After selling out and neutering Q School to try to satisfy its financial bottom line, the PGA Tour finally landed a new umbrella sponsor for what was formerly known at various times as the Nationwide/buy.com/Nike/Hogan Tour.

Web.com, a provider of internet services and online marketing solutions to small- and medium-sized businesses, announced on Wednesday a 10-year agreement to be the name of the PGA Tour's primary developmental circuit. It had been called the Nationwide Tour before the insurance corporation decided to end its sponsorship deal at the end of 2012.

The new Web.com Tour agreement went into effect immediately, with the tour already changing the name throughout the PGATour.com website.

From the sounds of the tour brass at Wednesday's press conference, you would think that the new sponsor has been on board forever.

"I've been at the tour now for 22 years, had the privilege to lead the Web.com Tour now for 12 years, and I can tell you, this is the most exciting time that I can remember in certainly the evolution of this tour," said Bill Calfee, the president of the Nationwide -- I mean, Web.com -- Tour.

The "exciting time" that Calfee refers to is the transition to make the PGA Tour only accessible through its minor league. The tour killed off the long-standing avenue to the big leagues of Q School, instead giving graduates of the most democratic qualifying system in all of professional sports access to only the Nationwide -- I mean, Web.com -- Tour instead. That decision destroys all of the wonderful stories that Q School has created through the years and essentially sentenced fledgling pros to at least a year of indentured servitude in the NationWeb.com (perhaps I should trademark this name) ranks.

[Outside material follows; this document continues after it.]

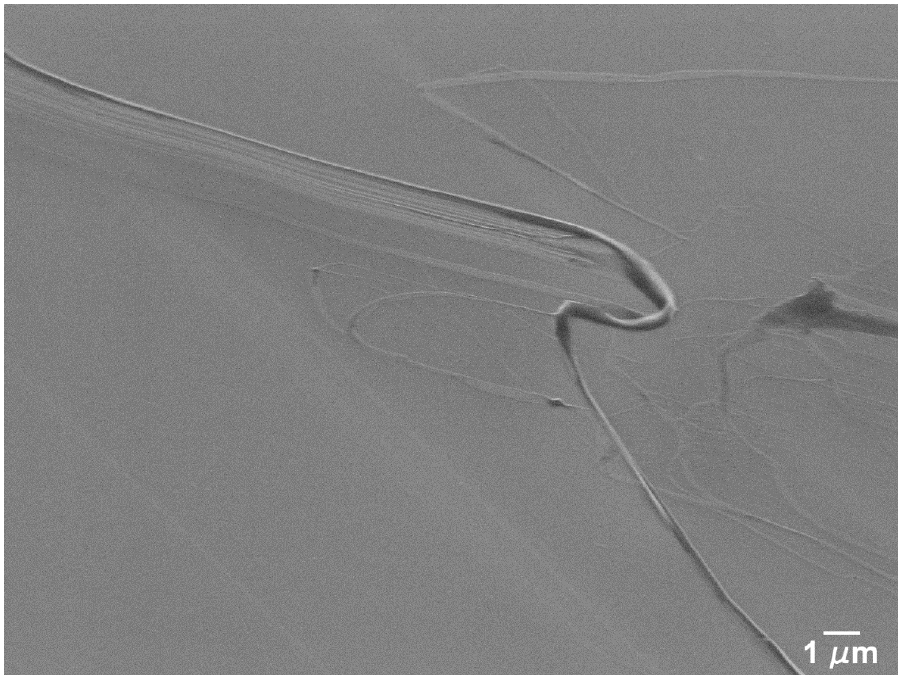
Figure 8. PTFE fibers drawn from a PTFE ribbon joining to form a thin film in zone B of the wear track produced at 25 mN illustrated in Figure 6b, taken at 45° tilt.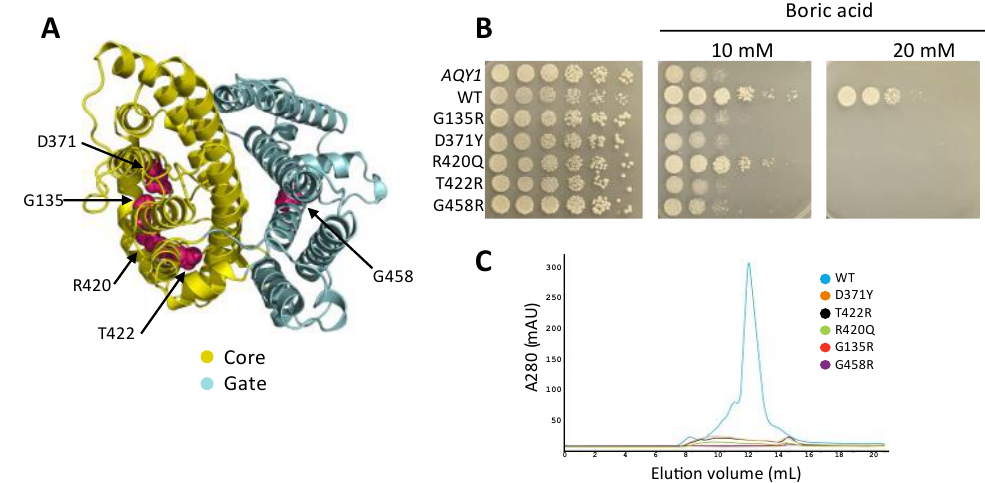
Figure 5. Impacts of disease-causing mutations in human SLC4A1 transfer to ScBor1p. ( A ) AlphaFold model of ScBor1p with homologous locations of disease-causing mutations in SLC4A1 in pink. ( B ) Plasmids encoding the specified ScBor1p mutant were tested against the indicated boric acid concentrations. Plates were incubated at 30 °C and imaged after 5 days. ( C ) Superposed chromatograms from size-exclusion chromatography performed for wild-type and mutant ScBor1p.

In its place will be a three-week mini-tour where the top 75 from the NationWeb.com Tour money list and the scrubs who finished 126 through 200 on the PGA Tour money list will compete for 50 PGA Tour cards. The idea is so complicated and filled with fairness pitfalls that the PGA Tour Policy Board still hasn't figured out a way to do it.

I would include more comments on this momentous announcement from PGA Tour commissioner Tim Finchem and Web.com CEO David Brown except that the two were engaged in some kind of competitive talk-off that for all I know is still going on. There's is just too little time in life to read the transcript but I feel safe to assume that both men were pleased with the new deal.